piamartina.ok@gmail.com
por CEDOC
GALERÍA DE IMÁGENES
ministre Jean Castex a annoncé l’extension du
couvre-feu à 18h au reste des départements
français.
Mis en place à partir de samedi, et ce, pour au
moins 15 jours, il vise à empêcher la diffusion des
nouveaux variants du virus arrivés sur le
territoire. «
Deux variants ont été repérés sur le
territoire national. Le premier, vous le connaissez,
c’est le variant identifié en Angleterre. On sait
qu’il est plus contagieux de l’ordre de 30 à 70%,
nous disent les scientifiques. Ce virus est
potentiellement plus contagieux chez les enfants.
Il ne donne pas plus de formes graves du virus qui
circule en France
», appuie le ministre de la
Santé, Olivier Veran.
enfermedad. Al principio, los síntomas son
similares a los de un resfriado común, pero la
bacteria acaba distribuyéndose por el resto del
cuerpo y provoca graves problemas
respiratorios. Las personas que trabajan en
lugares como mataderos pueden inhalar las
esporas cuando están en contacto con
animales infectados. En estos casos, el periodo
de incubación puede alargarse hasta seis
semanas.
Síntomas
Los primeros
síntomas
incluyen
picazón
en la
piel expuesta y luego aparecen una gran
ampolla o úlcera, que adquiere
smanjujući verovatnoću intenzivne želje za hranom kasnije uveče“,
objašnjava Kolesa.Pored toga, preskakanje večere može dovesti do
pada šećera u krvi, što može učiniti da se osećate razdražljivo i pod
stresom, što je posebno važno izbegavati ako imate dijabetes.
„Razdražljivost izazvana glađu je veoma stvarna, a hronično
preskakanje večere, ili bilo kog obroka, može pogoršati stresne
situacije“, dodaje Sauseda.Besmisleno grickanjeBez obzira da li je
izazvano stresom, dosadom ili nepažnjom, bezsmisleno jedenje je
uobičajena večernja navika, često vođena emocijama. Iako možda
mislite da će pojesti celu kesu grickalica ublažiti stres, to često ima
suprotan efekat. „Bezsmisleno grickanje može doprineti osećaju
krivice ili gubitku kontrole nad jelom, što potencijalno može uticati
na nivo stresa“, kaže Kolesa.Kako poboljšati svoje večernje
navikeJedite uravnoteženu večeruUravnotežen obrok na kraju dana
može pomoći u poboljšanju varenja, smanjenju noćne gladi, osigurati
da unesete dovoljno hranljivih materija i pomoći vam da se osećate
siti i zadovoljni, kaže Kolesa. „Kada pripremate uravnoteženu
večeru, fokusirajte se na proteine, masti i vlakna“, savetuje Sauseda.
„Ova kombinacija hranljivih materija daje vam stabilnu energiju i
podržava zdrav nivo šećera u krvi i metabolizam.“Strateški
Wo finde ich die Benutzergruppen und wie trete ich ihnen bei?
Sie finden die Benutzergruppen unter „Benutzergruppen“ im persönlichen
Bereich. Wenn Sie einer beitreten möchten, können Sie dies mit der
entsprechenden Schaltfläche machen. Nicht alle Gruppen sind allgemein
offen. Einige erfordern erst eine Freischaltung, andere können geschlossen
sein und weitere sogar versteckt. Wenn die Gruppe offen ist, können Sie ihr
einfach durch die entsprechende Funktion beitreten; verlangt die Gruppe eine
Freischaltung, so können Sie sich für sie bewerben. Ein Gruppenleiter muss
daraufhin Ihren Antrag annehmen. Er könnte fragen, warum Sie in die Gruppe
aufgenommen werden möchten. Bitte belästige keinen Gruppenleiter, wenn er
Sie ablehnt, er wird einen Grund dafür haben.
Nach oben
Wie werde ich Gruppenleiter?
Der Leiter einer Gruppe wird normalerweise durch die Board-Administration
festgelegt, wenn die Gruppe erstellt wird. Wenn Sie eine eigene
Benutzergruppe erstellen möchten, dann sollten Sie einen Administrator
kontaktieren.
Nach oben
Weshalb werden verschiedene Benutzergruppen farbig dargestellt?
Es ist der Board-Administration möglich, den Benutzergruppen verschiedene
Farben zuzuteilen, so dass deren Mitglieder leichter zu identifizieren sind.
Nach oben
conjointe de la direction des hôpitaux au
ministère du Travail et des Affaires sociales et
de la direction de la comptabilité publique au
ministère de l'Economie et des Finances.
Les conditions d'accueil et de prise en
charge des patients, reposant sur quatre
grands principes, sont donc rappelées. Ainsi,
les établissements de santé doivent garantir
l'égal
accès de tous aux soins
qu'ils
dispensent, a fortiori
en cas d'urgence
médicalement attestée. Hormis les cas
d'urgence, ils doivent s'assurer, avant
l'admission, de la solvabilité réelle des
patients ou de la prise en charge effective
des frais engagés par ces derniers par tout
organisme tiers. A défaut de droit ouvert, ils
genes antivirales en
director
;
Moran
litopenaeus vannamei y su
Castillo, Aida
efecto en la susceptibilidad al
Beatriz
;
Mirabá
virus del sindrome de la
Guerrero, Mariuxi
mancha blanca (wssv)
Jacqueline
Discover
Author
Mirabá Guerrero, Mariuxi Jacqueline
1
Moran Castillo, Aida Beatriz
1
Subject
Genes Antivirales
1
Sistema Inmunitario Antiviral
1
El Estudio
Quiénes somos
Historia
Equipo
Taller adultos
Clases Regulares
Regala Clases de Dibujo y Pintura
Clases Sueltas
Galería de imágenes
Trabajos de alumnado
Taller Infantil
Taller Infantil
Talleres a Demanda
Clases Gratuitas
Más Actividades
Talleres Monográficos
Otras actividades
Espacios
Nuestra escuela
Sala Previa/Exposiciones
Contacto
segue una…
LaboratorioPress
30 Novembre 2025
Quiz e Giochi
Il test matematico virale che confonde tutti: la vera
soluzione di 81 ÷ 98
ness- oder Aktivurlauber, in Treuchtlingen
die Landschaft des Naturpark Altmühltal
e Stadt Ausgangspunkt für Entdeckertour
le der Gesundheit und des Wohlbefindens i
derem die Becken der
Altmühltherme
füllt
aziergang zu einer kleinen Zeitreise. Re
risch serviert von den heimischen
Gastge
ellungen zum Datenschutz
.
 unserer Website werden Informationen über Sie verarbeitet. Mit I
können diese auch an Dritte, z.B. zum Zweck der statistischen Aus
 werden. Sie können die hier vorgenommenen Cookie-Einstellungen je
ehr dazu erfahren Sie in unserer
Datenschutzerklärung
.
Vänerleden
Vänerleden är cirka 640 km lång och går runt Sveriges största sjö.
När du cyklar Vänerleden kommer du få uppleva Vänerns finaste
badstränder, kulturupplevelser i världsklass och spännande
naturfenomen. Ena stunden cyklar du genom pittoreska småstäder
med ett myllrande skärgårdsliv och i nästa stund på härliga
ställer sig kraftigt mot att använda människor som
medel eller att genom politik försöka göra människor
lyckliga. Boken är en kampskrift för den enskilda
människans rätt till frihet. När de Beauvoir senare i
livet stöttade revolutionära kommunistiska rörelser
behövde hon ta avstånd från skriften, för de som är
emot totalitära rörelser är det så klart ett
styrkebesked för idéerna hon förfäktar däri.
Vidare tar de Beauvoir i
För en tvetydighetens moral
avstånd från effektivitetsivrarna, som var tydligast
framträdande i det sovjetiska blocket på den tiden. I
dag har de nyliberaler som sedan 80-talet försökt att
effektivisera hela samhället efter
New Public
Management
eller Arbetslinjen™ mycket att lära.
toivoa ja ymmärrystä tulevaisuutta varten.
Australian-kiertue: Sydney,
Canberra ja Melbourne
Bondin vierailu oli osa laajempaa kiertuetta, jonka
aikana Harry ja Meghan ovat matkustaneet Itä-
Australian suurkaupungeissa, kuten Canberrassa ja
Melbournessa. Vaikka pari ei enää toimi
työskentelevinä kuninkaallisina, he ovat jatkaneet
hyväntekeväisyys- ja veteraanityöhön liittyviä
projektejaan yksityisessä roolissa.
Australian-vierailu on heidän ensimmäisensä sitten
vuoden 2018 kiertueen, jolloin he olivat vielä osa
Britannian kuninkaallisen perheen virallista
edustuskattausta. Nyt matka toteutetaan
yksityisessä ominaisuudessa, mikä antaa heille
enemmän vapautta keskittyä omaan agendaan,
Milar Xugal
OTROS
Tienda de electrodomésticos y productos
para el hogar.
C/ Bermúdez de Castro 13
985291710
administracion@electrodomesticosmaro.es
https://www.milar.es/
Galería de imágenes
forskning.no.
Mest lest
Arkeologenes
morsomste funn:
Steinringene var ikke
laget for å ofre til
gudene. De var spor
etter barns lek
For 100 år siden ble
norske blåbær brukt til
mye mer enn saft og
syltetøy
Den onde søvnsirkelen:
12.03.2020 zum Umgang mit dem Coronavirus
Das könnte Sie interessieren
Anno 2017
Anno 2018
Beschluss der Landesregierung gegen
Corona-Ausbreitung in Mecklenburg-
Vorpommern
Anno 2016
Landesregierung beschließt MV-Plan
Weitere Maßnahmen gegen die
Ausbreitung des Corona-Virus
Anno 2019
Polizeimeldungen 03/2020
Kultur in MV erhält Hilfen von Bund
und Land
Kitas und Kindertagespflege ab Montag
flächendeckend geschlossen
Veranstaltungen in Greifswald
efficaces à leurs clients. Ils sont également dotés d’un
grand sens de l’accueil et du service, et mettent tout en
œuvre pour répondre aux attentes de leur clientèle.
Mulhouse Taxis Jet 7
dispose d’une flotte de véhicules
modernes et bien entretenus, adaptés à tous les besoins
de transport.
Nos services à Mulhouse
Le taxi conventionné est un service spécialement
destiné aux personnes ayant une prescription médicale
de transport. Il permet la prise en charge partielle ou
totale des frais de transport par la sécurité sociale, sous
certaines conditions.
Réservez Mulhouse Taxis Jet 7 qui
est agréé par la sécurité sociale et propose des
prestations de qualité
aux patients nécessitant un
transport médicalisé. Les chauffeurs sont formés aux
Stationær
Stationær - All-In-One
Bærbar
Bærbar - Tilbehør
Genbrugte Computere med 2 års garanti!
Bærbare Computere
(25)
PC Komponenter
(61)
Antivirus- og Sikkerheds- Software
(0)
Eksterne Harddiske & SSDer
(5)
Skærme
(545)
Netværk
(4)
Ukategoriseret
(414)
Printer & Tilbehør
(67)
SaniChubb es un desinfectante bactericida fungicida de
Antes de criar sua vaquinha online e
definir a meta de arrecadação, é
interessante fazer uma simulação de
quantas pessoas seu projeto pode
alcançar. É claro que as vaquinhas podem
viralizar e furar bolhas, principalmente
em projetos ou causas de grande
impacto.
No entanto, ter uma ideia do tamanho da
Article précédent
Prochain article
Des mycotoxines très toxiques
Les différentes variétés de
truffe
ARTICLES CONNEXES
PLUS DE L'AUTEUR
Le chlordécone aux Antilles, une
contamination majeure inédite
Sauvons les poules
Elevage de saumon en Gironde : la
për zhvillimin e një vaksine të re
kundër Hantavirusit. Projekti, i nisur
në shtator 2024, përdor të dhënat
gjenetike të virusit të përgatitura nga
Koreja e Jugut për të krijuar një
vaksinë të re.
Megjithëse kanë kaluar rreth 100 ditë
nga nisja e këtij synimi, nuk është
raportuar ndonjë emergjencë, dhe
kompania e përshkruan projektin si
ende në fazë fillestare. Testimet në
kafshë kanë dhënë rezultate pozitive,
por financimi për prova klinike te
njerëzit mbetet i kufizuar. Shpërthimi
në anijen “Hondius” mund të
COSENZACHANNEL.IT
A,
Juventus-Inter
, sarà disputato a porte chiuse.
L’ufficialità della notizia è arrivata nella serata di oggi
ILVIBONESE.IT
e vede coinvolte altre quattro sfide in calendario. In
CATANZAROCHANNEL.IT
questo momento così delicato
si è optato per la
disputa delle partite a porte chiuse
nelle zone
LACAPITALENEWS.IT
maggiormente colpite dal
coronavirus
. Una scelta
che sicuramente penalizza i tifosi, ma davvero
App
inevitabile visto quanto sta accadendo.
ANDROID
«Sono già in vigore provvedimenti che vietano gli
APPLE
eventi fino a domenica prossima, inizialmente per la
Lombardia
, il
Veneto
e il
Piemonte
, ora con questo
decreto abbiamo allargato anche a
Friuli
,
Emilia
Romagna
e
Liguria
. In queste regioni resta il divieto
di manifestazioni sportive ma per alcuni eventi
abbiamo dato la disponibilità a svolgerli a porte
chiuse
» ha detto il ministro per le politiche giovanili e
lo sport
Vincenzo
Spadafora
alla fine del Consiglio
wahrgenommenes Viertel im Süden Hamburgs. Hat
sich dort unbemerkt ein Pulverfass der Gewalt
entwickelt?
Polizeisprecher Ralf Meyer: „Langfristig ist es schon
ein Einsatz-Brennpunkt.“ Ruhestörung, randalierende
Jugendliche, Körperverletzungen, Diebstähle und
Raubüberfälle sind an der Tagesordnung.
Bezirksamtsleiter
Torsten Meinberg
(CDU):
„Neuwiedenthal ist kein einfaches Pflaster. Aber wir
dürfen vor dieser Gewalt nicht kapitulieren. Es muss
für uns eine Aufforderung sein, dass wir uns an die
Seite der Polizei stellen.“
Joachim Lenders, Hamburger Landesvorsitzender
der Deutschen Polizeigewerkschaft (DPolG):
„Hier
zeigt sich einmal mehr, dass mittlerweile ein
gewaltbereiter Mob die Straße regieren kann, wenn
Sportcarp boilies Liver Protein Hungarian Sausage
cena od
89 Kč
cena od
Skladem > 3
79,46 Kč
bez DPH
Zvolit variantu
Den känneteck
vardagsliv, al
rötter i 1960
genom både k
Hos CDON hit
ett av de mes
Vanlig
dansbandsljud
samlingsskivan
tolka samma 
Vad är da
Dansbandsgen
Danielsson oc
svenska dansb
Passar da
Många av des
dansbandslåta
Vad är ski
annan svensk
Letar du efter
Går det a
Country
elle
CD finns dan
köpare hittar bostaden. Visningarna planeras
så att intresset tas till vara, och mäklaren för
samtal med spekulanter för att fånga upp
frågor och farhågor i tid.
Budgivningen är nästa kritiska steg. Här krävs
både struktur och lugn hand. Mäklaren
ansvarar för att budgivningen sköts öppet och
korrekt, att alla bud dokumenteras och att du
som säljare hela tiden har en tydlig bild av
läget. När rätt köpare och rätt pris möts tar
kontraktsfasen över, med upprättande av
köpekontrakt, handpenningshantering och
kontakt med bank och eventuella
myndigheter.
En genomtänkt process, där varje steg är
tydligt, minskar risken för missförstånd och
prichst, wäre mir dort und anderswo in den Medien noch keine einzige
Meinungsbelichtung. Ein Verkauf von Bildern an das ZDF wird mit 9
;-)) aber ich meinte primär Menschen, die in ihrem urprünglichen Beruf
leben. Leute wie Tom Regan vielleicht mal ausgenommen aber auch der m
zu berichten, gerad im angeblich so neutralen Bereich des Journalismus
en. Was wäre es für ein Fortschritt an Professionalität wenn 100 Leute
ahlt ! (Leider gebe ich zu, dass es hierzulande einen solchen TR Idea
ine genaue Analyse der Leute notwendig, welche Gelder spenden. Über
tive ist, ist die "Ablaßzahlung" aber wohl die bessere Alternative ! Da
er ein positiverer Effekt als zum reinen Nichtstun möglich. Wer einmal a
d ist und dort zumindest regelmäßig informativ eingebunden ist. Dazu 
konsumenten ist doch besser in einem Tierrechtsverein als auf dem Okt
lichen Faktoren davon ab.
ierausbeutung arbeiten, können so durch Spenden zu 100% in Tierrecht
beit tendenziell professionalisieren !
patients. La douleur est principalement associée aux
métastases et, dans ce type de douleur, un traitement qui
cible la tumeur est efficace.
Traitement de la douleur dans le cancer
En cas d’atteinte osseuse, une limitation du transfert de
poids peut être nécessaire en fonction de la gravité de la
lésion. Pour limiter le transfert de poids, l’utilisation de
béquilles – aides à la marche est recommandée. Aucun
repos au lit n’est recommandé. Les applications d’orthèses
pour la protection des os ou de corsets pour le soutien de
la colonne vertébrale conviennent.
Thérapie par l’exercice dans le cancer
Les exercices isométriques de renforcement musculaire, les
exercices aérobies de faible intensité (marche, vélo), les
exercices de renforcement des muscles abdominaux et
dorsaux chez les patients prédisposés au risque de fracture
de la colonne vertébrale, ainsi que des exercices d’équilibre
- - - - - - -
- What you should do:
Out of the data above, give again only the lines starting at the one holding "Den känneteck" and ending at the one holding "poids peut être", unchanged.

- Solution:
Den känneteck
vardagsliv, al
rötter i 1960
genom både k
Hos CDON hit
ett av de mes
Vanlig
dansbandsljud
samlingsskivan
tolka samma 
Vad är da
Dansbandsgen
Danielsson oc
svenska dansb
Passar da
Många av des
dansbandslåta
Vad är ski
annan svensk
Letar du efter
Går det a
Country
elle
CD finns dan
köpare hittar bostaden. Visningarna planeras
så att intresset tas till vara, och mäklaren för
samtal med spekulanter för att fånga upp
frågor och farhågor i tid.
Budgivningen är nästa kritiska steg. Här krävs
både struktur och lugn hand. Mäklaren
ansvarar för att budgivningen sköts öppet och
korrekt, att alla bud dokumenteras och att du
som säljare hela tiden har en tydlig bild av
läget. När rätt köpare och rätt pris möts tar
kontraktsfasen över, med upprättande av
köpekontrakt, handpenningshantering och
kontakt med bank och eventuella
myndigheter.
En genomtänkt process, där varje steg är
tydligt, minskar risken för missförstånd och
prichst, wäre mir dort und anderswo in den Medien noch keine einzige
Meinungsbelichtung. Ein Verkauf von Bildern an das ZDF wird mit 9
;-)) aber ich meinte primär Menschen, die in ihrem urprünglichen Beruf
leben. Leute wie Tom Regan vielleicht mal ausgenommen aber auch der m
zu berichten, gerad im angeblich so neutralen Bereich des Journalismus
en. Was wäre es für ein Fortschritt an Professionalität wenn 100 Leute
ahlt ! (Leider gebe ich zu, dass es hierzulande einen solchen TR Idea
ine genaue Analyse der Leute notwendig, welche Gelder spenden. Über
tive ist, ist die "Ablaßzahlung" aber wohl die bessere Alternative ! Da
er ein positiverer Effekt als zum reinen Nichtstun möglich. Wer einmal a
d ist und dort zumindest regelmäßig informativ eingebunden ist. Dazu 
konsumenten ist doch besser in einem Tierrechtsverein als auf dem Okt
lichen Faktoren davon ab.
ierausbeutung arbeiten, können so durch Spenden zu 100% in Tierrecht
beit tendenziell professionalisieren !
patients. La douleur est principalement associée aux
métastases et, dans ce type de douleur, un traitement qui
cible la tumeur est efficace.
Traitement de la douleur dans le cancer
En cas d’atteinte osseuse, une limitation du transfert de
poids peut être nécessaire en fonction de la gravité de la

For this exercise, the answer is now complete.